Zerschlagene Scheiben, abgeblätterter Putz, feuchte Decken – in der Münchner Produktion der Lucia di Lammermoor wird bereits auf den ersten Blick ersichtlich, wie schlecht es um die Familie Ashton steht. Fast schon thrillerartig wird dem Publikum der Untergang der Lucia vorgeführt, wobei der Inszenierung von Barbara Wysocka am Ende der große Rahmen fehlt.
Das eigentlich in Schottland spielende Meisterwerk Donizettis verlegt Wysocka ins Amerika der 50er- und 60er-Jahre und stattet Edgardo als Rock’n’Roller mit Lederjacke aus, der mit cremefarbenem Cadillac auf die Bühne rollt – beängstigend oberflächlich, bedenkt man, dass auch Edgardos Charakter gerade schwere Schicksalsschläge zu verkraften hatte.
Wysocka möchte mit ihrer Inszenierung die „Psyche des Raums“ unterstreichen und mit nur minimalen regietechnischen Einfällen die Musik in den Mittelpunkt rücken. Das Konzept geht deshalb auf, weil das Ensemble die schauspielerische Qualität mitbringt, um Fremdbestimmtheit, Geldgier, Schuldgefühle und natürlich wahre Liebe eindrücklich zu präsentieren. Der Raum allerdings hat seinen psychologisierten Reiz nach dem zweiten Akt verloren, da eine Weiterentwicklung lediglich vom Ensemble ausgeht.

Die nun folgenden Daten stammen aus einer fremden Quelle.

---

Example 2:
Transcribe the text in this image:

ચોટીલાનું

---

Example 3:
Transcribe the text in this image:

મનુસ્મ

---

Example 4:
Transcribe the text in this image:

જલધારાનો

Über die vergangenen Jahre hinweg hat sich Diana Damrau die Rolle der Lucia immer mehr zu eigen gemacht und an diesem Abend bewies sie eindrücklich, dass ihre Lucia zur Zeit ihresgleichen sucht. Die Entwicklung von der jugendhaft Verliebten zur krankhaft Wahnsinnigen ist verstörend und technisch einwandfrei. Traf sie im „Regnava nel silencio“ einen lyrischen Ton voller Farbenfreude und Emotionalität, wandelte sich dieser zu einem dramatisch, verzweifelten, der im „Il Dulce Suono“ gipfelte. Spitzentöne in feinem Piano wirkten wie fiebrige Erscheinungen, begleitet von der gespenstisch wirkenden Glasharmonika. Hysterisches Lachen wechselte sich ab mit höchstakkuraten Koloraturen. Fünfzehn Minuten Wahnsinn, der das Publikum unbeweglich im Stuhl fesselte.

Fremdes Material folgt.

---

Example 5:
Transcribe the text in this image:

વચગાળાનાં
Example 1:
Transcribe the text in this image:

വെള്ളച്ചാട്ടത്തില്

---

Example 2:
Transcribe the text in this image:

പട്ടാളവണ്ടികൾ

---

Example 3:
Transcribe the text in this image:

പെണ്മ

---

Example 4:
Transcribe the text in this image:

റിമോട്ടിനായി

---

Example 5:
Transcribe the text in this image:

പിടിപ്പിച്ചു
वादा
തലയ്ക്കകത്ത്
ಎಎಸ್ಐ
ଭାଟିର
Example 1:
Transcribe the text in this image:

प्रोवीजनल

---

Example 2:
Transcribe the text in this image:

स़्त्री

Als ebenbürtiger Partner für Damrau erwies sich Charles Castronovo in der Rolle des Edgardo, der mit klarem, dunklem Tenor seine Rolle mit einiger Substanz füllte. Castronovo wählte einen lyrischen Ansatz, der mit fließendem Timbre an den richtigen Stellen gut dosierte Emotionen nicht vermissen ließ. Besonders stark war seine Arie „Tu che a Dio spiegasti l’ali“ kurz vor seinem Tod, die er mit sehnsuchtsvollen Schluchzern und großer Erzählkraft ausstattete.